Pragmatic is a philosophy that was first developed by Charles Sanders Peirce and his Harvard colleague William James and has since become a third alternative to both analytic and continental philosophical traditions. It is a philosophy that rejects skepticism, embraces fallibilism and rejects sharp dichotomies such as fact and value, mind and body, analytic and synthetic etc. It is also a philosophy that places the primacy of experience over ideas and theories.
The pragmatist approach to truth was originally developed as part of the scientific revolution that was underway around evolutionary theory (see Menand 1998). However, it has also proved extremely influential in many other areas of philosophy and even beyond the sciences.
In the field of human resource management for example, Morgan argues that pragmatism offers a powerful way to address the problems of both qualitative and quantitative research in HRM by taking advantage of the strengths of each approach and combining them in a pragmatic fashion. The pragmatist approach provides an ideal platform for developing knowledge that is anchored in respondent experience and, therefore, highly relevant to practice. The pragmatist approach to research is therefore an important contribution to the debate on alternatives to the dominant paradigms of conventional qualitative and quantitative methodologies.
Similarly, the use of a pragmatist approach in evaluation is an important contribution to the debate on what is needed for evaluation to be a valid and useful form of inquiry. In this respect, a pragmatist approach is particularly relevant for evaluations of complex and messy organizational behaviours that are best understood through the lens of multiple theories and approaches to organisational complexity.

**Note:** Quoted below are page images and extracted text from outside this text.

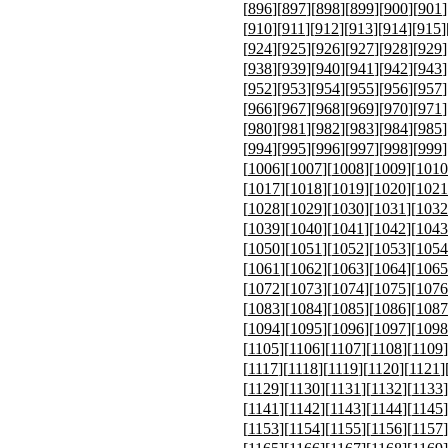
[
896
][
897
][
898
][
899
][
900
][
901
]
[
910
][
911
][
912
][
913
][
914
][
915
]
[
924
][
925
][
926
][
927
][
928
][
929
]
[
938
][
939
][
940
][
941
][
942
][
943
]
[
952
][
953
][
954
][
955
][
956
][
957
]
[
966
][
967
][
968
][
969
][
970
][
971
]
[
980
][
981
][
982
][
983
][
984
][
985
]
[
994
][
995
][
996
][
997
][
998
][
999
]
[
1006
][
1007
][
1008
][
1009
][
1010
[
1017
][
1018
][
1019
][
1020
][
1021
[
1028
][
1029
][
1030
][
1031
][
1032
[
1039
][
1040
][
1041
][
1042
][
1043
[
1050
][
1051
][
1052
][
1053
][
1054
[
1061
][
1062
][
1063
][
1064
][
1065
[
1072
][
1073
][
1074
][
1075
][
1076
[
1083
][
1084
][
1085
][
1086
][
1087
[
1094
][
1095
][
1096
][
1097
][
1098
[
1105
][
1106
][
1107
][
1108
][
1109
]
[
1117
][
1118
][
1119
][
1120
][
1121
]
[
1129
][
1130
][
1131
][
1132
][
1133
]
[
1141
][
1142
][
1143
][
1144
][
1145
]
[
1153
][
1154
][
1155
][
1156
][
1157
]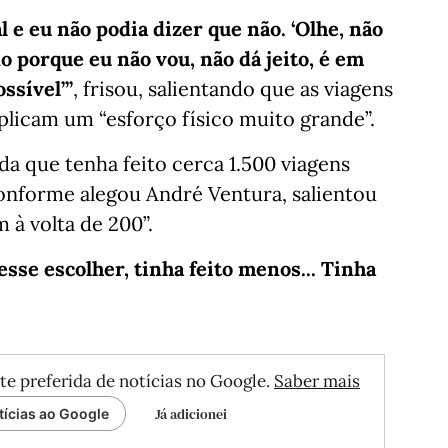
 e eu não podia dizer que não. ‘Olhe, não
o porque eu não vou, não dá jeito, é em
ssível’”
, frisou, salientando que as viagens
plicam um “esforço físico muito grande”.
da que tenha feito cerca 1.500 viagens
onforme alegou André Ventura, salientou
 à volta de 200”.
sse escolher, tinha feito menos... Tinha
te preferida de notícias no Google.
Saber mais
Já adicionei
tícias ao Google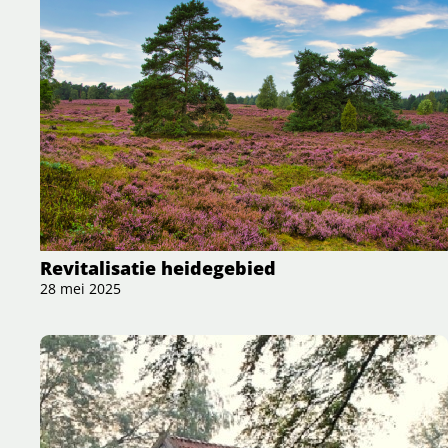
Revitalisatie heidegebied
28 mei 2025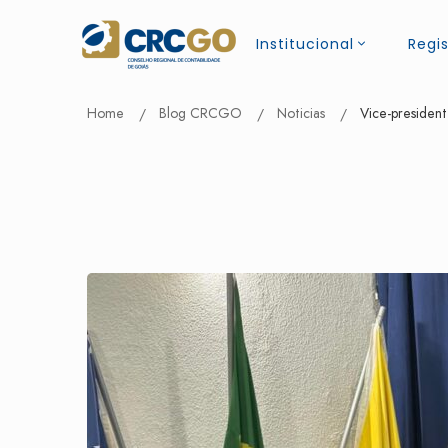
Institucional
Regis
Home
Blog CRCGO
Noticias
Vice-presiden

There are a number of issues with pragmatism that have been highlighted in recent literature. The most obvious issue is the collapse of pragmatism when it is applied to ethical and moral issues. This is because, if you are a pragmatist, you have to be willing to accept that the only thing that matters in evaluation is what works. For example, if you tell a child that invisible gremlins live in electrical outlets and will bite them if touched, this is something that ‘works’. However, it is not necessarily true.
The papers in this special issue demonstrate that there is a need to develop more precise, theoretically motivated connections between pragmatic mechanisms on the one hand and semantic and cognitive mechanisms that underlie them on the other. This should help us move beyond the rather simplistic view that pragmatism is just an approach to empirical questions and instead recognise that it has potential to offer rich and diverse contributions to many different areas of philosophical enquiry. To do this, however, we need to develop better ways of describing the specific pragmatic processes involved in communication. This is a key challenge for the future of this journal.